Higher Vocational Agricultural School of Bevalala – Ecole Professionnelle Supérieure Agricole de Bevalala (EPSA) – in Bevalala, Madagascar, was in 1957 a Jesuit outreach to assist farmers and craftsmen with marginal income to increase their income. It has grown to offer a 3-year bachelor's degree.

==History==
Rural Learning Center (RAC) began as an outreach to help poor farmers to increase their yield, as a program of 20–30 days at an internship farm, and for craftsmen to improve their production technology. After Fr. Alain Delaitre took charge in 1957 the effort evolved to include livestock farming, "FIFA". With an increasing number of clientele seeking training, and the demand for more breadth in the educational effort, the center now offers 10 different courses.
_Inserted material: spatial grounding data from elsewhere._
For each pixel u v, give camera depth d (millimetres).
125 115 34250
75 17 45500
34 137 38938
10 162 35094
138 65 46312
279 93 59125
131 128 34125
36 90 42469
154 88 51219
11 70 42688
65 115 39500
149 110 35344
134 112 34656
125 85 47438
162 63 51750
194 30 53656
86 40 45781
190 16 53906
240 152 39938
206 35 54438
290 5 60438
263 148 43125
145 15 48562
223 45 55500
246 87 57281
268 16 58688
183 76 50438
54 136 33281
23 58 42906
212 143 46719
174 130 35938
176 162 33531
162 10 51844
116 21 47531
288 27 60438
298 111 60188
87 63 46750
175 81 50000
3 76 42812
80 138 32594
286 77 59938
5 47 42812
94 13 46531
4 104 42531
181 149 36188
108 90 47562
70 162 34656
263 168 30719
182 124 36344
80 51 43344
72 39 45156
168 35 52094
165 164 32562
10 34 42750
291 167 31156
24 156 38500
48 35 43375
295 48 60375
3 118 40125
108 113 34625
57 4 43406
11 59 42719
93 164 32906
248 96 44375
In 1985 a masonry school was added (Building Technical School, ETB), and the name of the institute was changed to PSC Bevalala. In 1995 ETB was officially recognized by the government ministry. Jesuit higher education in agronomy, begun in 1993 as a 2-year, National Higher Diploma farm (BAC +2), received approval from the government ministry in 1998.
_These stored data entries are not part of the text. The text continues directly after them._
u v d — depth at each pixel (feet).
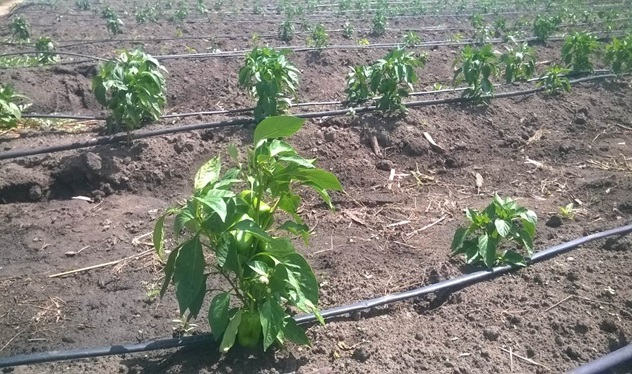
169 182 22.08
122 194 21.21
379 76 26.05
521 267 15.94
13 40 43.21
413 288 15.16
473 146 25.95
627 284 14.99
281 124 11.64
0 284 15.62
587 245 17.02
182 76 32.12
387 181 22.61
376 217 19.57
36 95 29.01
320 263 16.60
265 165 11.92
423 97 30.07
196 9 56.85
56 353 12.65
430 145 25.25
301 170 11.78
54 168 21.49
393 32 47.80
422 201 20.95
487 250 15.57
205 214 11.46
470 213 16.17
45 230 18.48
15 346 13.12
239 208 11.62
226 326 12.08
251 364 12.37
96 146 22.99
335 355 12.71
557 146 25.90
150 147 22.98
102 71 22.50
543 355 12.68
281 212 19.56
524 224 15.92
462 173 23.59
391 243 17.74
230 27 48.67
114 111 22.56
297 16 55.16
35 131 25.20
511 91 31.35
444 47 41.19
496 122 27.94
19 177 20.81
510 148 26.08
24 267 16.49
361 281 15.51
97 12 56.49
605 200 20.27
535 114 29.07
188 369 12.29
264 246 12.02
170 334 13.55
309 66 34.65
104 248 17.40
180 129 24.45
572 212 19.42
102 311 14.40
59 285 15.58
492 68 28.27
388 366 12.35
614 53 33.71
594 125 28.58
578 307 14.12
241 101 29.60
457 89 31.58
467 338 13.21
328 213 19.79
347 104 28.25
From 2003, when the Jesuit Assistentcy of Africa and Madagascar determined to found a technical university incorporating PSC and the EPSA, the effort was extended with the encouragement of the government to areas not yet covered, like milk, meat, SRI, and organic farming. In 2006 with the government's adoption of the LMD system in higher education, the EPSA BAC+2 formula became BAC+3.

Since 2003, the Building Technical School has also been accredited in courses like masonry, reinforced concrete, sanitation engineering, woodwork, and metal work. During the 2011–2012 school year ETB became a college, the School of Building and Public Works (ESBTP) of Bevalala, approved by the Ministry of Technical Education and Vocational Training. It now offers a Senior Technicians Diploma (SDRs) for BACC+2, and Professional Degree in Building and Construction (LPBTP) for BACC+3.